Si cette bande dessinée est sortie un mois avant le Mondial de football, désormais relégué au rayon des souvenirs, il n’est pas trop tard pour s’intéresser au sujet, bien au contraire. Car même si les cornes de brume ont cessé de résonner au-dessus des gratte-ciel de Doha, le Qatar continuera à faire parler de lui, c’est certain. On a pu le constater, les premiers émois quant aux conditions inhumaines des ouvriers travaillant sur les chantiers et la possibilité d’un boycott de l’événement ont rapidement fait pschitt face à l’engouement des foules. Ainsi est faite la nature humaine quand il est question de pain et de jeux…

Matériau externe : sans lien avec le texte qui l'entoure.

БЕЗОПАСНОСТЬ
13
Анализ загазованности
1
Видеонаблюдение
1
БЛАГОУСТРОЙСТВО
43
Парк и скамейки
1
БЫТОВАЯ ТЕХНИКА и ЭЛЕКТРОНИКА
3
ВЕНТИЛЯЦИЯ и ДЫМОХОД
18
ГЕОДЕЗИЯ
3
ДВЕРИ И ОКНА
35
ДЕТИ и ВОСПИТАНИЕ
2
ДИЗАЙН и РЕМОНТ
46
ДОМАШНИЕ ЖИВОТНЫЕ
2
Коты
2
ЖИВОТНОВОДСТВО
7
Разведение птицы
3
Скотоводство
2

Le livre, judicieusement divisé en plusieurs chapitres concernant les aspects politiques et économiques, débute par un rappel historique sur les origines du Qatar, Ce que montre très bien ce docu-BD, c’est la complexité géopolitique inhérente à cet Etat, coincé entre une Arabie saoudite qui a longtemps été l’interlocuteur privilégié des USA dans la région, et les Emirats arabes unis rivaux (Dubaï devance encore largement Doha en matière d’attractivité touristique), sans parler d’une situation souvent explosive hors des frontières de ces pays, où guerre, terrorisme et pauvreté semblent endémiques.

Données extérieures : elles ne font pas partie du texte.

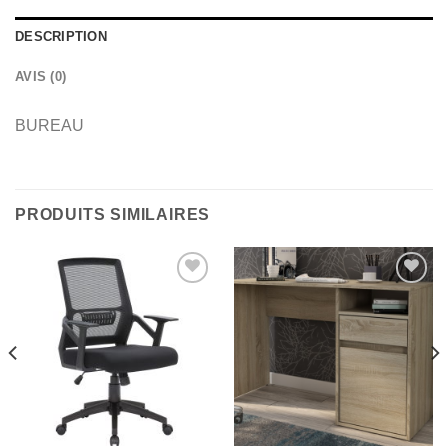
DESCRIPTION
AVIS (0)
BUREAU
PRODUITS SIMILAIRES
Ajouter
Ajouter
à la
à la
wishlist
wishlist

« Qatar, le lustre et l’Orient » fournit un état des lieux assez complet sur ce petit royaume dont la taille est inversement proportionnelle à son rayonnement international. Il faut dire que la famille princière Al Thani met tous les moyens pour contrôler aussi bien l’image du pays que son peuple, qui dans son ensemble ne profite guère de la manne financière issue du gaz et du pétrole. Victor Valentini détaille tout ce que l’on sait plus ou moins, à savoir que cette monarchie absolue n’est jamais regardante quand il est question de redorer son image (l’organisation de la récente Coupe du monde ou l’achat de clubs de foot en Europe ou la construction de musées sous la houlette des plus grands architectes) d’asseoir sa puissance médiatique (la diffusion à grande échelle des programmes des chaînes Al-Jazeera et BeIn Sports) ou de s’ingérer dans les affaires politiques d’un pays stratégique à ses yeux (le soutien des Frères musulmans en Palestine ou dans les banlieues françaises, malgré les constants démentis de Doha).

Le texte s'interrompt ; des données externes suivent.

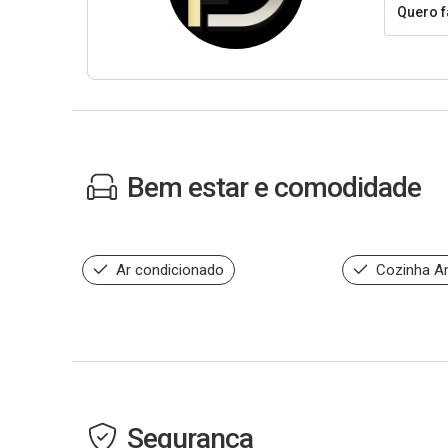
Quero f
Bem estar e comodidade
Ar condicionado
Cozinha A
Segurança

Pour ce qui est du dessin, Emmanuel Picq fournit un dessin réaliste passe-partout, parfois quasi-photographique, qui convient bien au genre, agrémenté d’une mise en page assez variée et d’une colorisation agréable.
C’est aussi une des qualités de cet ouvrage qui permet, à la façon d’un documentaire télé, d’avoir une vision plus claire de ce qui se cache derrière le « lustre » de cette monarchie du Golfe qui malgré l’impressionnante « skyline » de ses gratte-ciels ultra futuristes, fait toujours très peu de cas des droits de l’homme, qu’il s’agisse des conditions de travail, du statut des femmes et de l’homosexualité, toujours passible de peine de mort à l’instar de la plupart des pays voisins.